Your stock shot up and your call is deep in the money. Do you let it get called away? Or do you Roll Up? We explore how to manage a winning trade.

Feb 18, 202610 min read

The High-Class Problem

Your stock rallied above your strike price. Congratulations! But now you face a choice:

1. Do Nothing: Let the stock be called away, take max profit, and move on.

2. Roll Up: Buy back the call and sell a higher strike to capture more stock appreciation.

3. Close Early: If the option has lost all time value (trading at parity), close the entire trade to free up capital.

Rolling Up: Chasing the Rally

Rolling Up usually costs money (a Debit). You are buying back an expensive ITM call and selling a cheaper OTM call.

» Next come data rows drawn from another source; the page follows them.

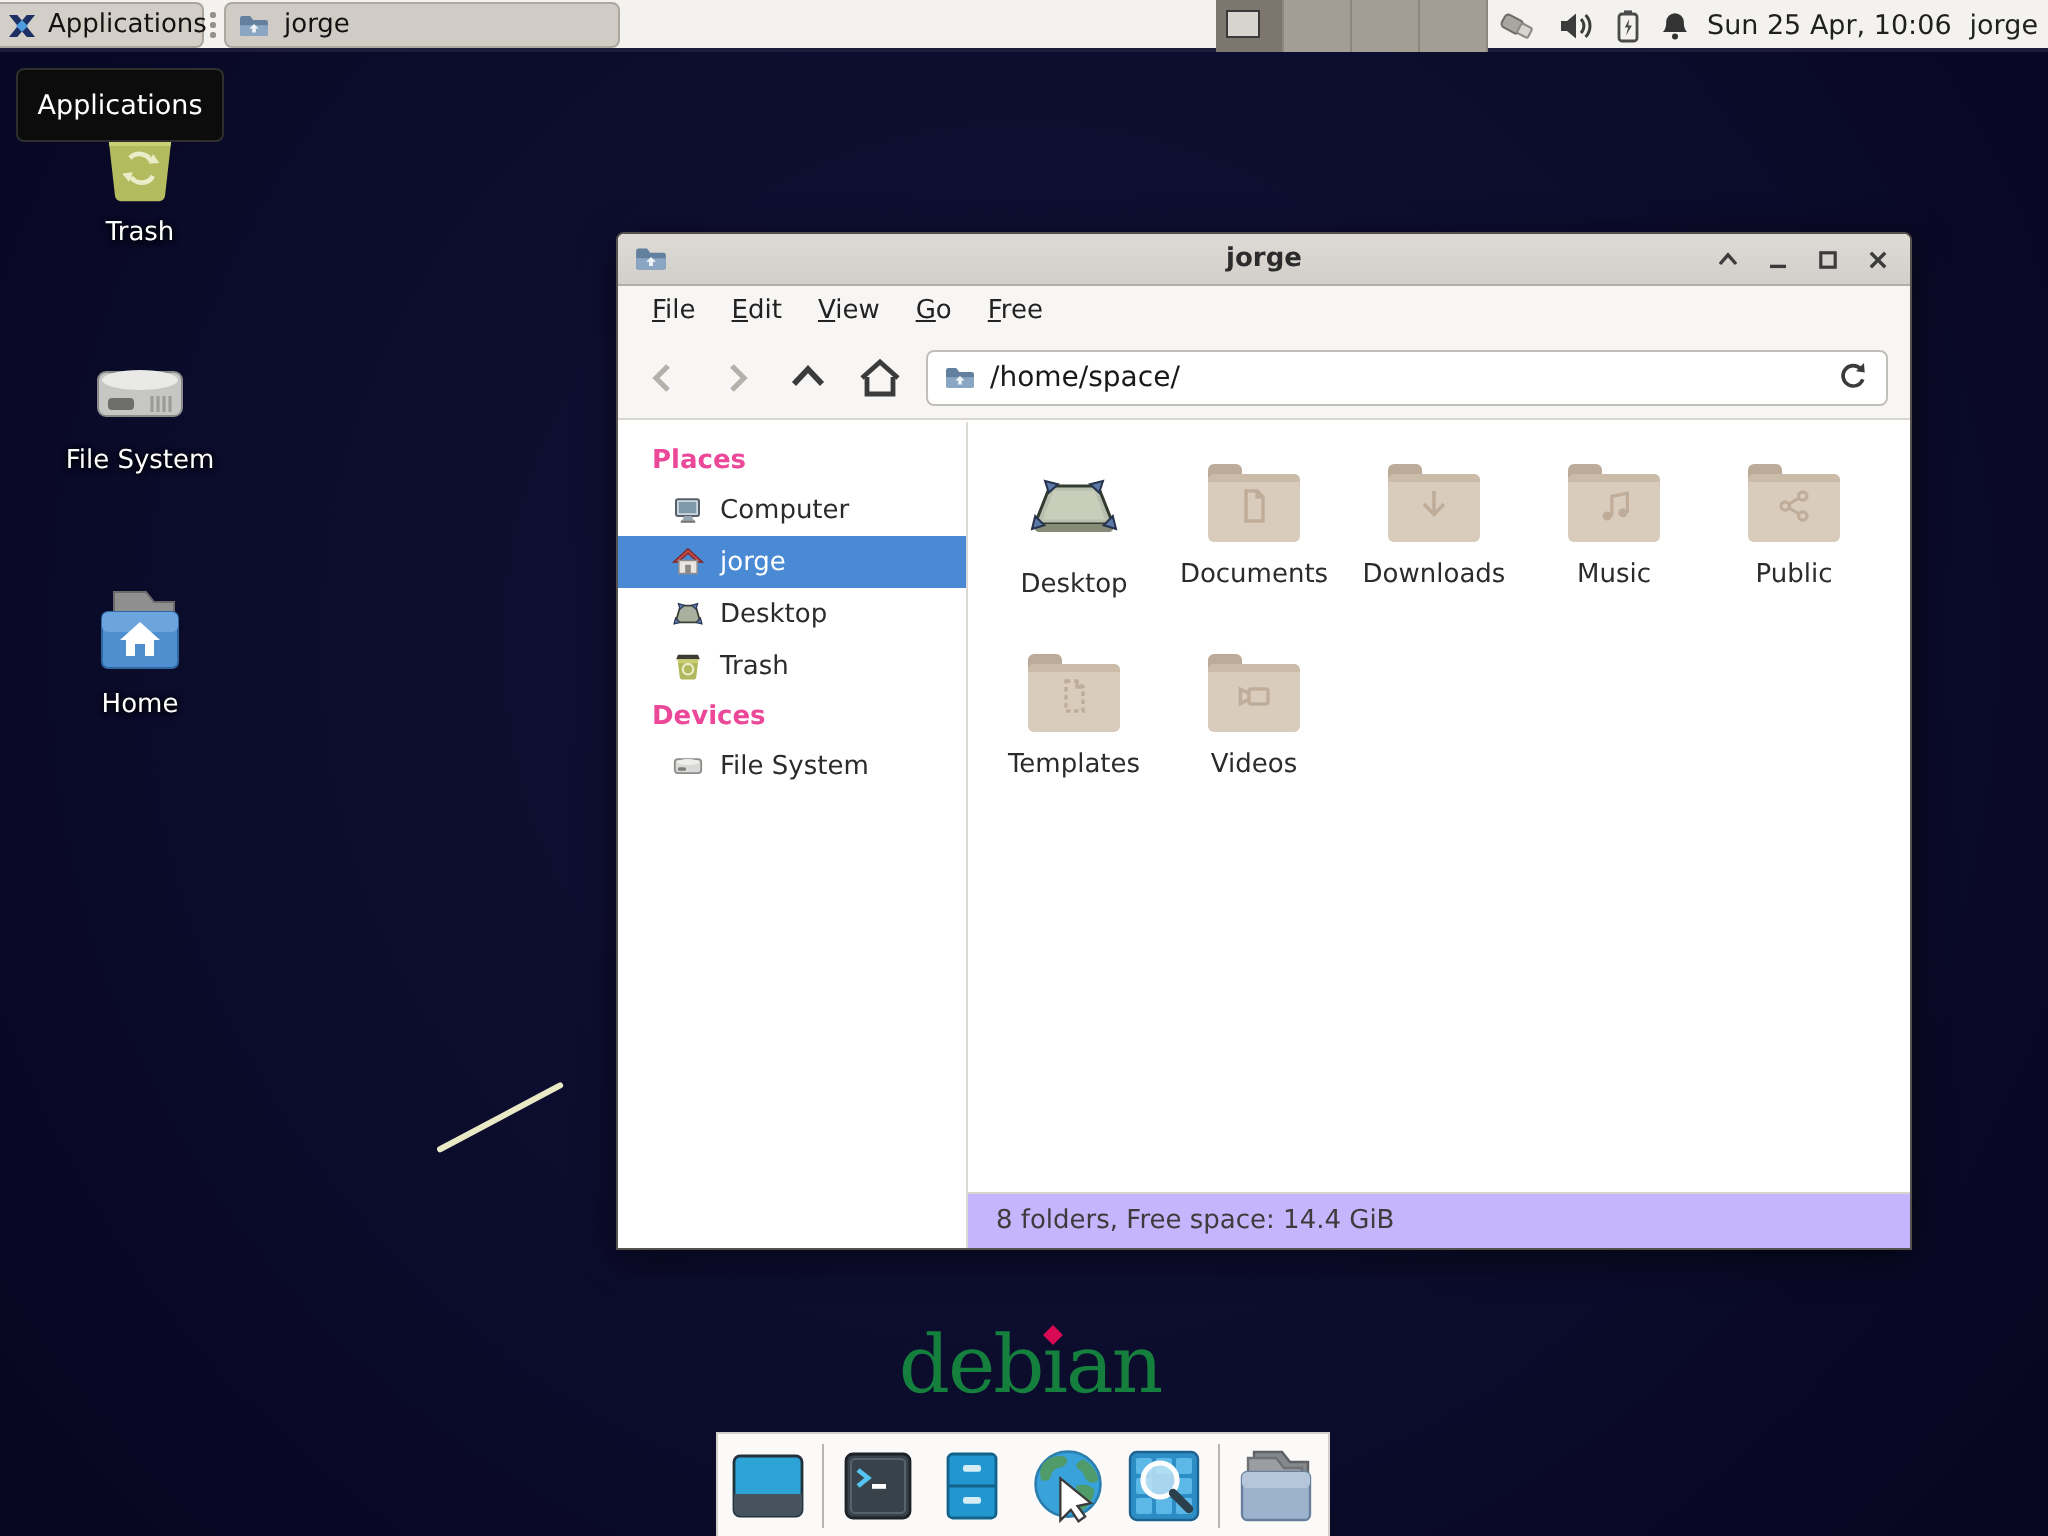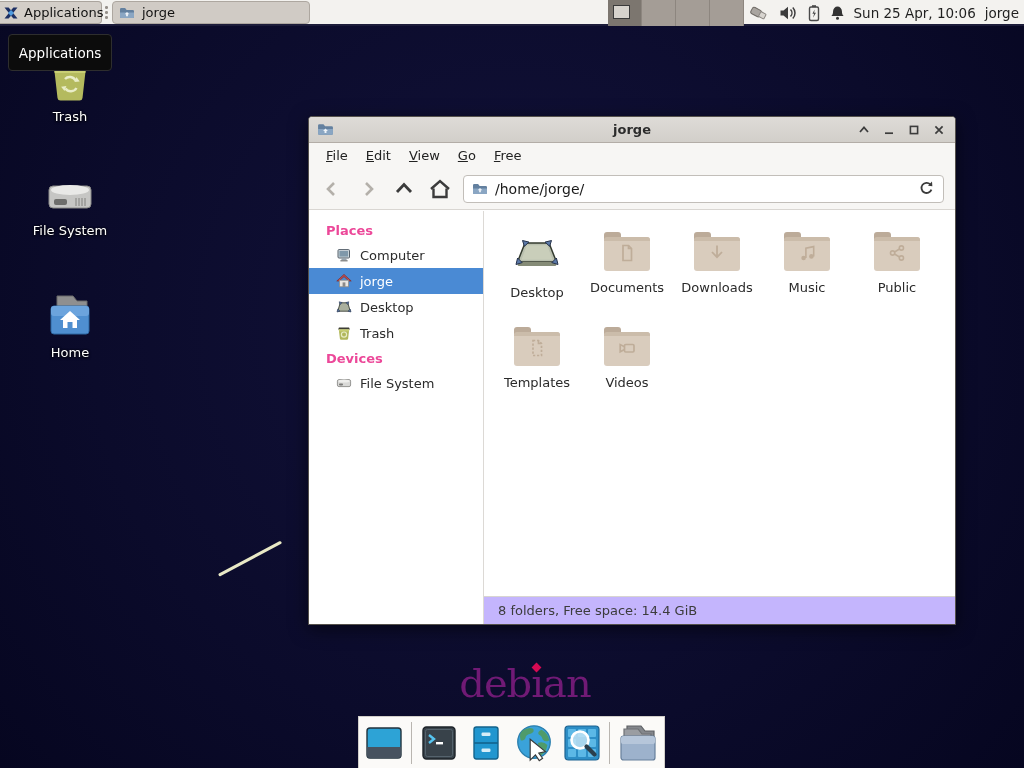--- a/index.html
+++ b/index.html
@@ -294,7 +294,7 @@
           <path d="M8 7 l2.3 2.3 h-1.4 v2 H7.1 v-2 H5.7 z" fill="#eef3f8"></path>
         </svg>
       </span>
-      <span class="ptext">/home/jorge/</span>
+      <span class="ptext">/home/space/</span>
       <span>
         <svg width="17" height="17" viewBox="0 0 18 18">
           <path d="M14.2 10.2 a5.4 5.4 0 1 1-1.2-5.6" fill="none" stroke="#3b3b3b" stroke-width="1.9"></path>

This raises your max profit potential, BUT it also raises your break-even point. You are increasing risk to chase reward.

Rule of Thumb: Only roll up if you are confidently bullish and willing to accept a pullback risk.

Rolling up is aggressive. It turns a "guaranteed win" into a new active bet.

Action at Expiration

If your option is ITM at expiration, it will be exercised. If you want to keep the stock, you MUST roll forward (Buy current expiry, Sell next month).

Ideally, roll forward when the time premium is near zero. If you can roll "Up and Out" (higher strike, later date) for a net credit, that is the holy grail of adjustments.

Avoiding the "Uncovered" Margin Trap

Warning: If you let a call expire on Friday and sell a new call on Friday afternoon (thinking the old one is dead), you are technically "Uncovered" over the weekend.

Always close the old position before opening the new one, or wait until Monday to sell the new call.

Key takeaways

  • Letting stock be called away is often the most efficient move.
  • Rolling Up incurs a debit and raises your risk; do it cautiously.
  • Roll forward when time value (Theta) has decayed to near zero.
  • Watch out for margin rules when rolling near expiration.